++++ Document section
Bookworm’s Top 5 Picks!
As you might guess from this article’s title, I am a bookworm and have been for as long as I can remember. For more reasons than I can name, books have been one of the most important things in my life. They have brought me to faith, shaped the way in which I view the world and remain one of my greatest sources of joy, strength and inspiration.
I often get asked about my favourites and for the purposes of this blog, I’ll describe five (5) that have greatly contributed to my spiritual growth. While there are countless others, these are the ones I can recommend to everyone regardless of their specific literary tastes.
The Hiding Place: Corrie Ten Boom
I adore history and highly recommend it as a hobby, because it answers (for me) the question of whether evil really exists. Few instances in history reveal human depravity to me the way the Holocaust does.
In the book, Corrie Ten Boom and her sister Betsie are sent to a concentration camp as punishment for hiding Jews during World War II. There, they experience terrible cruelty at the hand of the Nazis while also striving to shine the light of the gospel to their fellow prisoners. Corrie goes from detesting to pitying the evil she sees in her captors and the simple lessons of love, forgiveness and God’s unconditional love learnt in her childhood shine all the greater in this pit of darkness and despair.
What moved me about “The Hiding Place” was that it showed that evil is fought, not only through international policy or among world leaders, but by the simply courage and love found in simple people. As middle-aged, childless spinsters (a situation most women today would abhor!) Corrie and Betsie were able to impact their community, even a concentration camp community, with love and grace. I wondered, after reading “The Hiding Place”, how many Jews might have been saved had more Christians been willing to put their safety on the line to assist them.
Book Quote: “When He tells us to love our enemies He gives, along with the command, the love itself.”
The Pilgrim’s Progress: John Bunyan
This is THE Christian classic! It’s amazing how well Bunyan understood the Christian life, and how real spiritual things were to him. He was a mere tinker (mender of pots and pans) and yet was able to produce the greatest allegory in the English language. I first thought it a child’s story, but Bunyan was able to relate such clarity through figures like “Mr. Legality”, “Mr. Worldly Wisdom” and “Faithful” that I saw them in their true form in my own life and even in my own heart. I too, have been captured by the “Giant” named “Despair”, only to remember that I hold the key called “Promise” that opens the doors of “Doubting Prison”. Who hasn’t fallen into the “Slough of Despond” (a slough is a swamp) or crawled through the “Valley of Humiliation”? Blessed however, is the Christian who finds their “House Beautiful” in which rest and edification is given. Perhaps the greatest gift of this book is the reminder to constantly keep the “Celestial City” (heaven) in our minds throughout our earthly life, as our present sufferings cannot compare to the glory promised there.
++++++++
++++ Supplied entries
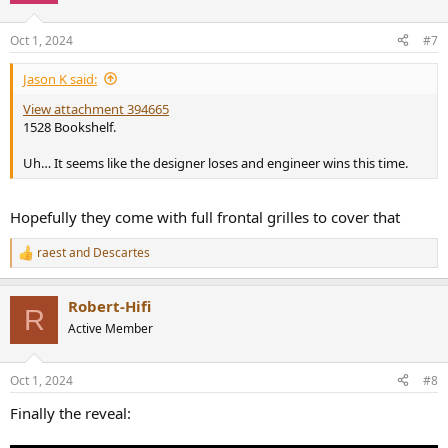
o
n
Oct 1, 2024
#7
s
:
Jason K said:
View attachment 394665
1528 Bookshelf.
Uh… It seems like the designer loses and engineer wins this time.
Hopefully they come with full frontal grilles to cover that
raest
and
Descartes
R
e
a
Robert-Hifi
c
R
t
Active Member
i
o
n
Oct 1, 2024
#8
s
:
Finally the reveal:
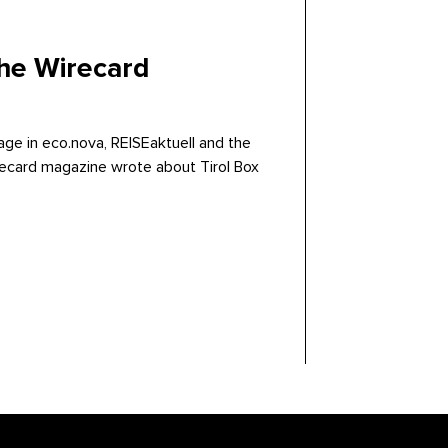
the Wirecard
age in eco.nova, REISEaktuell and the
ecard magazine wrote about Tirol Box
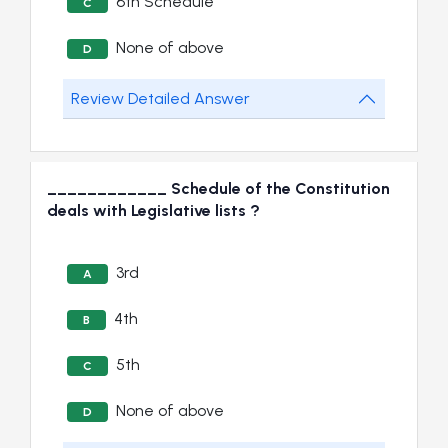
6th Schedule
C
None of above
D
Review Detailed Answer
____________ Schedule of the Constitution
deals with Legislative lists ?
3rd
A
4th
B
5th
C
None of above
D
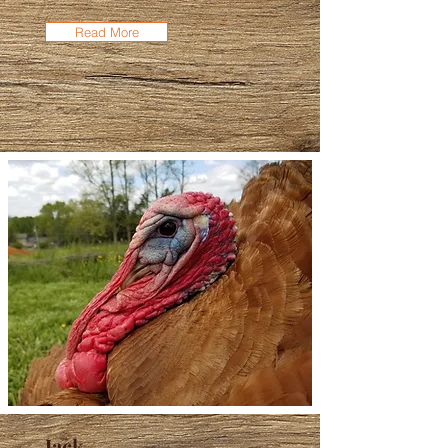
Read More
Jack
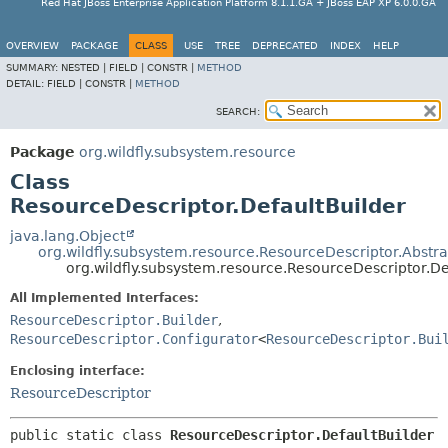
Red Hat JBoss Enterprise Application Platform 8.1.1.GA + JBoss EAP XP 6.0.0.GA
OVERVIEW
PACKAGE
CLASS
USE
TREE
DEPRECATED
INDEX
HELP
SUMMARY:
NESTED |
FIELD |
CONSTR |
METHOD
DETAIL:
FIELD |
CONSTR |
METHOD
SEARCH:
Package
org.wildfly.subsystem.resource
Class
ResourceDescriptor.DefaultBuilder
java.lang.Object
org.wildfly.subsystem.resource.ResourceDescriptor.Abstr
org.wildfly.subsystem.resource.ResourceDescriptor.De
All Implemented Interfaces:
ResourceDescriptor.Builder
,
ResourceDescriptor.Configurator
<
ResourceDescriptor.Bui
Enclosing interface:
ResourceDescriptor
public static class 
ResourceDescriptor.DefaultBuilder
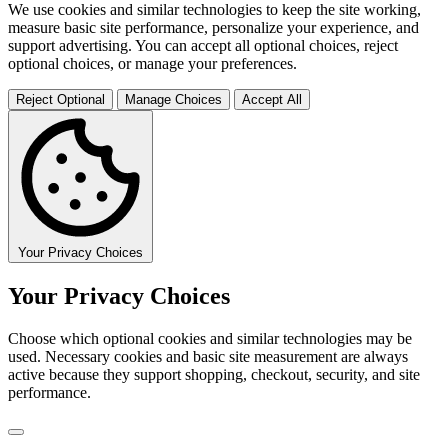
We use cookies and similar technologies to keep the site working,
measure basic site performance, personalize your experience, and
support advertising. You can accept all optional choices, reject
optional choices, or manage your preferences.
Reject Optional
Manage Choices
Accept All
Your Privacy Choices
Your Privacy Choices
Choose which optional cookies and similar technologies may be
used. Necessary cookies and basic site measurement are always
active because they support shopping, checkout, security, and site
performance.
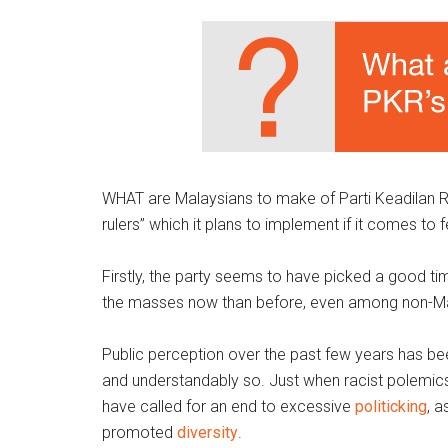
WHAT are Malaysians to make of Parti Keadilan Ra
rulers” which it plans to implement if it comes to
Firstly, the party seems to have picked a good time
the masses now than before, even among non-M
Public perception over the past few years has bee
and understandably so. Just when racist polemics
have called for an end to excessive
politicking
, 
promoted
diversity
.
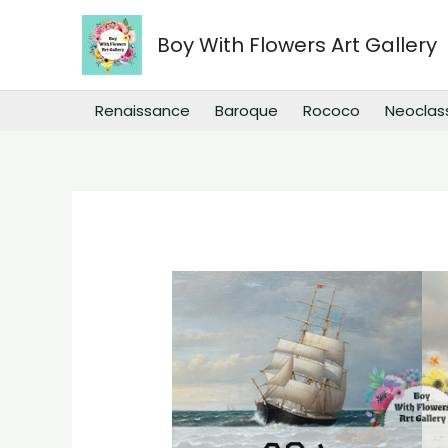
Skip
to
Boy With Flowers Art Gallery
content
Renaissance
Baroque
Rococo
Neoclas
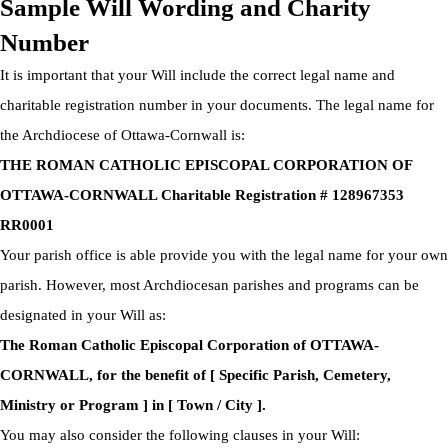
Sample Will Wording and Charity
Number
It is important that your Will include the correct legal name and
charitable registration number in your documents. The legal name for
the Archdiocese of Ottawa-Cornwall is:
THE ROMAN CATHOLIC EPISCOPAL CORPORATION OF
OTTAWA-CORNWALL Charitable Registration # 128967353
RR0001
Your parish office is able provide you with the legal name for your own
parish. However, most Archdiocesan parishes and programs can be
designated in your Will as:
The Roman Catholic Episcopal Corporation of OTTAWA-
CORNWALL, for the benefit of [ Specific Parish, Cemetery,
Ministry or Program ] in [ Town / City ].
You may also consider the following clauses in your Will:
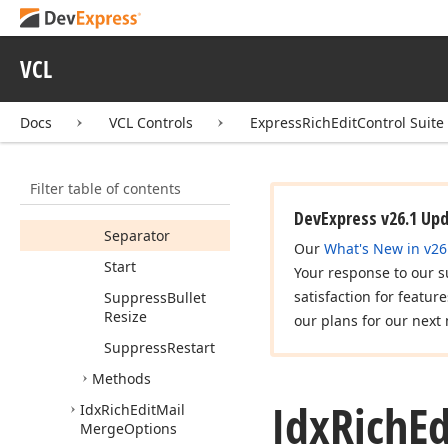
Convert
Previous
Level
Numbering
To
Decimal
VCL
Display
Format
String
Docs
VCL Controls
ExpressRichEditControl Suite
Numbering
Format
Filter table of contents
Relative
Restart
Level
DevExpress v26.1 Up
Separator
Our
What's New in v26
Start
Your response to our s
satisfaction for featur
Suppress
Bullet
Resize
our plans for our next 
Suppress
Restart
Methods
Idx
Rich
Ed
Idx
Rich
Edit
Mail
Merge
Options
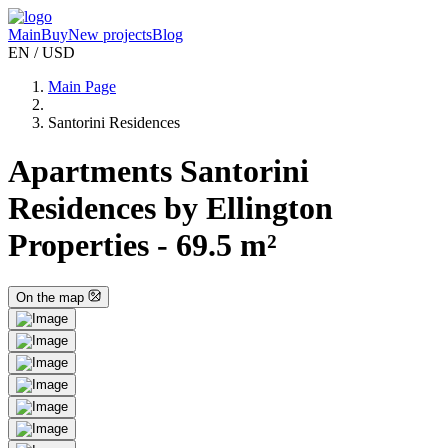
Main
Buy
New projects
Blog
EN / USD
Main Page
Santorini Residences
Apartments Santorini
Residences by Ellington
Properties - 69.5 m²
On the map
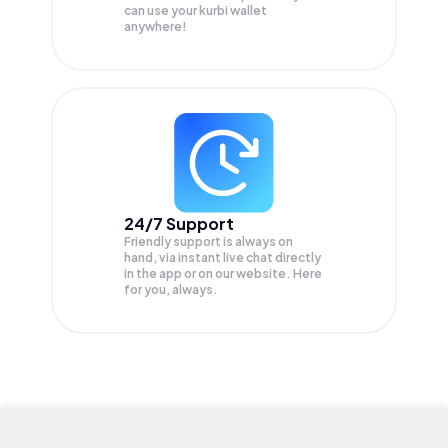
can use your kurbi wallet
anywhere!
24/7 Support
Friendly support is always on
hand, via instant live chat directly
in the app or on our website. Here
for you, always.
++++++++
++++ Supplied entries
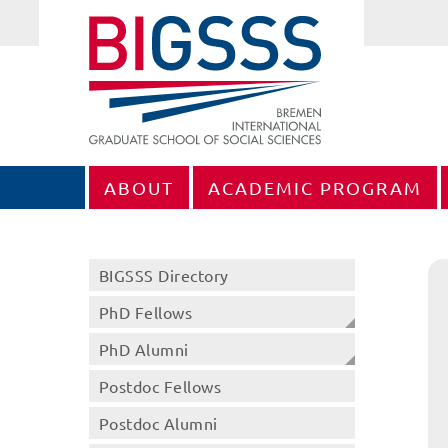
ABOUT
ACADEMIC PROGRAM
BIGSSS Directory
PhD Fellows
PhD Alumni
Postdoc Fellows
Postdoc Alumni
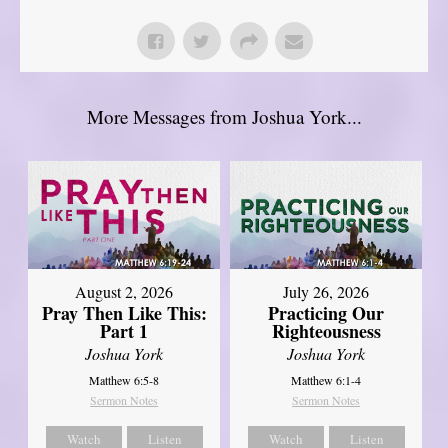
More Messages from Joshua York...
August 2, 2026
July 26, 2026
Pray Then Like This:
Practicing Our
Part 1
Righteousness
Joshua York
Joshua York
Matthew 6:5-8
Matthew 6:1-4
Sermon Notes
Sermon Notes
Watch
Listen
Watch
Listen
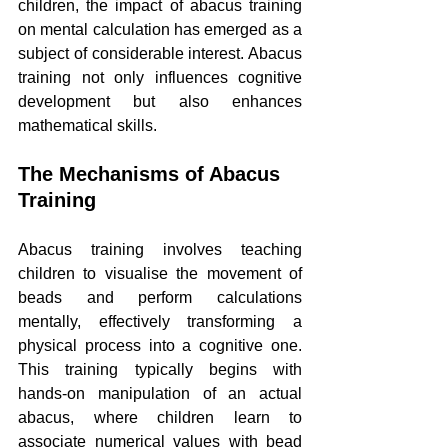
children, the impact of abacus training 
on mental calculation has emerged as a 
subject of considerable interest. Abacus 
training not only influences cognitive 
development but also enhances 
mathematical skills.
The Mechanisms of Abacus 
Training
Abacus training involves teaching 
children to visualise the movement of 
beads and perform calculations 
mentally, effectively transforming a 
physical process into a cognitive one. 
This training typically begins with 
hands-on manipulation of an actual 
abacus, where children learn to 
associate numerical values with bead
++++++++
Tasks to complete:
(a) Answer the following from the post on favorite books:
(i) Why are Corrie Ten Boom and her sister Betsie sent to a concentration camp?
(ii) What was John Bunyan's occupation?
(iii) How many books does the writer say the post will describe?
(b) Extend the post on favorite books, beginning after its final sentence.

Outputs for the tasks:
(a)
(i) They are sent there as punishment for hiding Jews during World War II.
(ii) He was a tinker, a mender of pots and pans.
(iii) Five.

(b)
Book Quote: “I seek a place that can never be destroyed, one that is pure, and that fadeth not away, and it is laid up in heaven, and safe there, to be given, at the time appointed, to them that seek it with all their heart.”
Disappointment With God: Philip Yancey
Have you ever wondered if God was unkind, unfair, unjust or needlessly distant? Do secret doubts plague you in times of suffering that you’re afraid to voice in church? Are you ever frustrated with God for not making Himself more visible to an unbelieving world? Yancey, more than any other writer I’ve yet encountered, is genuinely concerned about the secret struggles that affect believers and non-believers alike. In this book, he takes us on a journey to the Old Testament and looks at instances in which God made Himself visible through mighty miracles, swift victories and His chosen prophets. Yet these displays did not always bring about perfect obedience or unfaltering faith in those to whom He revealed Himself (remember the golden calf? Those people saw the Red Sea part. Enough said). Obedience, Yancey shows us, springs from faith, not miracles and those who witnessed the greatest wonders were not necessarily those who believed best. Tenderly, the author reminds us of a God Who allows suffering but Who also did not exempt Himself from it for our ultimate salvation. I closed this book with tears in my eyes, greater kindness towards my sometimes skeptical heart, but most of all, with the greatest assurance that God can be trusted.
Book Quote: “We tend to think, 'Life should be fair because God is fair.' But God is not life. And if I confuse God with the physical reality of life- by expecting constant good health for example- then I set myself up for crashing disappointment.”
Further reading: Other fantastic Yancey books include “The Jesus I Never Knew”, “What’s So Amazing About Grace?” and “Where is God When it Hurts?”
Through Gates of Splendor: Elisabeth Eliott
I had to include at least one missionary book here, because it is one of my favourite genres of Christian literature. The lives of Amy Carmichael, Hudson Taylor, William Carey and countless others have been invaluable sources of nourishment to my spiritual life and have affected me in immeasurable ways. These are people who joyfully gave up the comfort of home and family to meet spiritual and social needs in far off lands, long before the world was connected via the Internet. In the case of some (like Amy Carmichael) it meant never returning home.
In “Through Gates of Splendor”, the journey is told of five young male missionaries who were eventually murdered at the hands of the Aucas, a violent Ecuadorian tribe they were ministering to, leaving their five wives without husbands and their children fatherless. One of the widows, Elisabeth Elliot wrote the book in tribute of their lives and faithfulness. A bittersweet tale, it serves to show how for these remarkable individuals, the call of God and His work were worth a great and costly sacrifice, even death (and they certainly knew that death was indeed possible).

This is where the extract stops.